# What you need to do
Reproduce the entries below word for word, starting at the line containing "0.5-hour (30-MWh)" and continuing through the line containing "The value of Minimum", with both of those lines included.

# Records supplied
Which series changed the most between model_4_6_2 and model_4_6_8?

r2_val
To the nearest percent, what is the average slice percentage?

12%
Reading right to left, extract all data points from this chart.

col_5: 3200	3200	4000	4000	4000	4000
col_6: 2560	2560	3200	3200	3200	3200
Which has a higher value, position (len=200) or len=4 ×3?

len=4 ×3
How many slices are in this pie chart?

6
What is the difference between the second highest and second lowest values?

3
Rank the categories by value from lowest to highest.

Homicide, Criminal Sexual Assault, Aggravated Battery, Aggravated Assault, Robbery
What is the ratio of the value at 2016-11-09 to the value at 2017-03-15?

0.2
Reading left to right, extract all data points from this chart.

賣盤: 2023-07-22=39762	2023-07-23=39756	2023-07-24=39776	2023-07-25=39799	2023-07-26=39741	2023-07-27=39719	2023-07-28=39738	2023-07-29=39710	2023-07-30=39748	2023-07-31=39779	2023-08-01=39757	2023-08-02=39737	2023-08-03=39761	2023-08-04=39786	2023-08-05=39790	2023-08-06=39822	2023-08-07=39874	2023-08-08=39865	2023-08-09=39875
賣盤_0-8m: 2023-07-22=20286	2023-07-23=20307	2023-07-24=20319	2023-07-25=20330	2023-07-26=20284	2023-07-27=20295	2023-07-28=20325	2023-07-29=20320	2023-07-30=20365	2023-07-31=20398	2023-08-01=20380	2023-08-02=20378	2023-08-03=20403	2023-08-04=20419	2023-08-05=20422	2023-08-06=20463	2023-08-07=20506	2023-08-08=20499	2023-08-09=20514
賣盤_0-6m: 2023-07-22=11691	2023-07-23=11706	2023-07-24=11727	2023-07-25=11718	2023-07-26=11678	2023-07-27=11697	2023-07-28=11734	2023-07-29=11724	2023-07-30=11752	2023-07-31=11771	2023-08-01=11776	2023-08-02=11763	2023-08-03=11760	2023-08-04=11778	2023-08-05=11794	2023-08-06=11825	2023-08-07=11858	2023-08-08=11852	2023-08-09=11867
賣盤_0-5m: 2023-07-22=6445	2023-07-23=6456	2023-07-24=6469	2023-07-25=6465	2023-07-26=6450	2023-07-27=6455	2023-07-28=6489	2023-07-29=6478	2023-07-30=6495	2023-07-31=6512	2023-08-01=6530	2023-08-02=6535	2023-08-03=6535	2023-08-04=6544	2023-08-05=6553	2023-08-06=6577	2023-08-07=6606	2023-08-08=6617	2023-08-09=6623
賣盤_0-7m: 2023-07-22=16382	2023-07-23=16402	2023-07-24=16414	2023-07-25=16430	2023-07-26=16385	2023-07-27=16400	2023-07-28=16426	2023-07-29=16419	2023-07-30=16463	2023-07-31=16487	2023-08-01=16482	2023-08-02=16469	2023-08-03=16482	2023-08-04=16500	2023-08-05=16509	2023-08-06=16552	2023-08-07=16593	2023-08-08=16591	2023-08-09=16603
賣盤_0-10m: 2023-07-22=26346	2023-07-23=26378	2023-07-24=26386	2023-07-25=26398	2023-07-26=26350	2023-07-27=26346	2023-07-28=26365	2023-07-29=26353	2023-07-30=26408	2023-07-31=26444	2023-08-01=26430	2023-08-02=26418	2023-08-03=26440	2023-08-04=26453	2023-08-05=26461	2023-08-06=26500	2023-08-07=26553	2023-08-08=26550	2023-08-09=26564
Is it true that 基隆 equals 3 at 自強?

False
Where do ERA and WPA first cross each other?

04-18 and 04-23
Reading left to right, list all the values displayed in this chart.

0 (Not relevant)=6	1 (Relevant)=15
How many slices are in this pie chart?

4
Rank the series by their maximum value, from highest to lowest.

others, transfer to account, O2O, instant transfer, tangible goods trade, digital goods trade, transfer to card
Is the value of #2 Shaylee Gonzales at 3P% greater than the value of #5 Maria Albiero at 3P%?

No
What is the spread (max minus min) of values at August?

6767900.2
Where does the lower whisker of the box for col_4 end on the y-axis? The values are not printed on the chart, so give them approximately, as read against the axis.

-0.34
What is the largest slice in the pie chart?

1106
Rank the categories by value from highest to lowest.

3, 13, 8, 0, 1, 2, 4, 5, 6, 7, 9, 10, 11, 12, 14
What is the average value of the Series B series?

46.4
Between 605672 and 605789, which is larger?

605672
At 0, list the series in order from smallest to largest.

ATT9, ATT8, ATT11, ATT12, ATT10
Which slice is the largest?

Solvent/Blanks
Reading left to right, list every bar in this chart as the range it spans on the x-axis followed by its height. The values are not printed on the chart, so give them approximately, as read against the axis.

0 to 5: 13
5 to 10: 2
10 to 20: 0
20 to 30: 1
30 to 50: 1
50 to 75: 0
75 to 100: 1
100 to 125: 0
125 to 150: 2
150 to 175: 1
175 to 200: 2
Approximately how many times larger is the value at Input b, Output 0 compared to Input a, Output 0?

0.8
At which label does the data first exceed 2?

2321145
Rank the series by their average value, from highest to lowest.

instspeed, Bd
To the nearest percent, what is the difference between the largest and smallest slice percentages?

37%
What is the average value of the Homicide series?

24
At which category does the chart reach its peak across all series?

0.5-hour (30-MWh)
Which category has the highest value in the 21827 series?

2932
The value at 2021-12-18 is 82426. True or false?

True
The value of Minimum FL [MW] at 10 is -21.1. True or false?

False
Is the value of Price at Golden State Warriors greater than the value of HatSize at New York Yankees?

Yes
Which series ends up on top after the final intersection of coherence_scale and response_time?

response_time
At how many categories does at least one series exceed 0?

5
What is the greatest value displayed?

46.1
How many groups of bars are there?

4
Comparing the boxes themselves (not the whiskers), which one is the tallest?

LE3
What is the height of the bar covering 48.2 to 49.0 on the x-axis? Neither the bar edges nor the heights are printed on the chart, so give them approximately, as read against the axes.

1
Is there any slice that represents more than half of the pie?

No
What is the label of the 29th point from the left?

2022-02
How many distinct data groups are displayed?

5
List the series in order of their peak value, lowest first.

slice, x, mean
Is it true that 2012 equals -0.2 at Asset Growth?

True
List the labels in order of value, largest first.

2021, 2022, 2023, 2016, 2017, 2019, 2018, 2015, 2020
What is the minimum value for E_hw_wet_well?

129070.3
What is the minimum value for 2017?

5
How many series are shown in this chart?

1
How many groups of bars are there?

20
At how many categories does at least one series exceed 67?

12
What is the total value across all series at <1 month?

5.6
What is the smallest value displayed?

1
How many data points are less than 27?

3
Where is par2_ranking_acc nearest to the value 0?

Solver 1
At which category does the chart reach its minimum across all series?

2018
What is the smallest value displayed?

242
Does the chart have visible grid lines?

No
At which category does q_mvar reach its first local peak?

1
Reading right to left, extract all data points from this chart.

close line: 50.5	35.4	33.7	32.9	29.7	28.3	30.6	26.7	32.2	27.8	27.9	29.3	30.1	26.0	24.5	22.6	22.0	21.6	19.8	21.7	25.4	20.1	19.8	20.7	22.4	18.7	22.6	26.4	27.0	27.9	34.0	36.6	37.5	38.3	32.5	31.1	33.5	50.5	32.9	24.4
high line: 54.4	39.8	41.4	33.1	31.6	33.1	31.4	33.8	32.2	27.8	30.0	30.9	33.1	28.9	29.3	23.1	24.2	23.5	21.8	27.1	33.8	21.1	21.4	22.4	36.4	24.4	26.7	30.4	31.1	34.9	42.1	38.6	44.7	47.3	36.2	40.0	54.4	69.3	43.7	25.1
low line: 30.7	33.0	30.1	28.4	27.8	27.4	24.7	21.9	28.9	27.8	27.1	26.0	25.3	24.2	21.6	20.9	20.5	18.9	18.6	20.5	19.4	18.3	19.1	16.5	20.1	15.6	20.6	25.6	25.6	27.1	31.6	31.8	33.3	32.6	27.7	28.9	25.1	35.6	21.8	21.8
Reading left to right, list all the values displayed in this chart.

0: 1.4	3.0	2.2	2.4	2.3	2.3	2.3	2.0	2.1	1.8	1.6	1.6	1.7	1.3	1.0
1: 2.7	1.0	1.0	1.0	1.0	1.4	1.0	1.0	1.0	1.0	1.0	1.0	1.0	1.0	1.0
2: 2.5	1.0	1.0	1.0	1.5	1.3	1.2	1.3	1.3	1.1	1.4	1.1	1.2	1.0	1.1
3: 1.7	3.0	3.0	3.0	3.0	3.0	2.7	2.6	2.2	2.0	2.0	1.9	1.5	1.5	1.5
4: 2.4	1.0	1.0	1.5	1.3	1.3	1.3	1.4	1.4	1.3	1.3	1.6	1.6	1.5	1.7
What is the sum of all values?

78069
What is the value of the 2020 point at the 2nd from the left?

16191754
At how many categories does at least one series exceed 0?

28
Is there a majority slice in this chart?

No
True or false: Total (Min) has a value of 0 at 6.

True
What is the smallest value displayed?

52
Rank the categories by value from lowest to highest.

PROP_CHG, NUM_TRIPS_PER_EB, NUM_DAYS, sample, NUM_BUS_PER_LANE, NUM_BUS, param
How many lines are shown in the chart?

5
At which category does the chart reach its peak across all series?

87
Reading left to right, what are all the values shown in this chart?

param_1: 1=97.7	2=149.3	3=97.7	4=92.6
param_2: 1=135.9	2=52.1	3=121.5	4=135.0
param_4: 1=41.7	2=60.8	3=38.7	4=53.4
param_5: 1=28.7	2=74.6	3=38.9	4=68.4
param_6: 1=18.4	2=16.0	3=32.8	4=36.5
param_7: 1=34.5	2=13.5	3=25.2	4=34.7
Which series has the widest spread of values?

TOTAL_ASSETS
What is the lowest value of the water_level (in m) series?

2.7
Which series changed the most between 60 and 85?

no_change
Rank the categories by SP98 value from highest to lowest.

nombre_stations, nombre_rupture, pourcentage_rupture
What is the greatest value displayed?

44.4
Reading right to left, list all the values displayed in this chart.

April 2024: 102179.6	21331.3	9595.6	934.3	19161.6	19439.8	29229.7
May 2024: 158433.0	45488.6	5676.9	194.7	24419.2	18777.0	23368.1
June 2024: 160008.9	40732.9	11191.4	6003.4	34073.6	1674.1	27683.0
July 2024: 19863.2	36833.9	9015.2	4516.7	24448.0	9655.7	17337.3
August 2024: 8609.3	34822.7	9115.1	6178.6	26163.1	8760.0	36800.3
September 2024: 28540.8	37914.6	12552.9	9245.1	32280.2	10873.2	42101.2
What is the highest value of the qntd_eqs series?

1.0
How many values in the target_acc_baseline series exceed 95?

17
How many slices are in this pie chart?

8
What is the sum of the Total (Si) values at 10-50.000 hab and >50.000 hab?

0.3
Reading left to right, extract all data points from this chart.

# Exercise output
0.5-hour (30-MWh)
Which category has the highest value in the 21827 series?

2932
The value at 2021-12-18 is 82426. True or false?

True
The value of Minimum FL [MW] at 10 is -21.1. True or false?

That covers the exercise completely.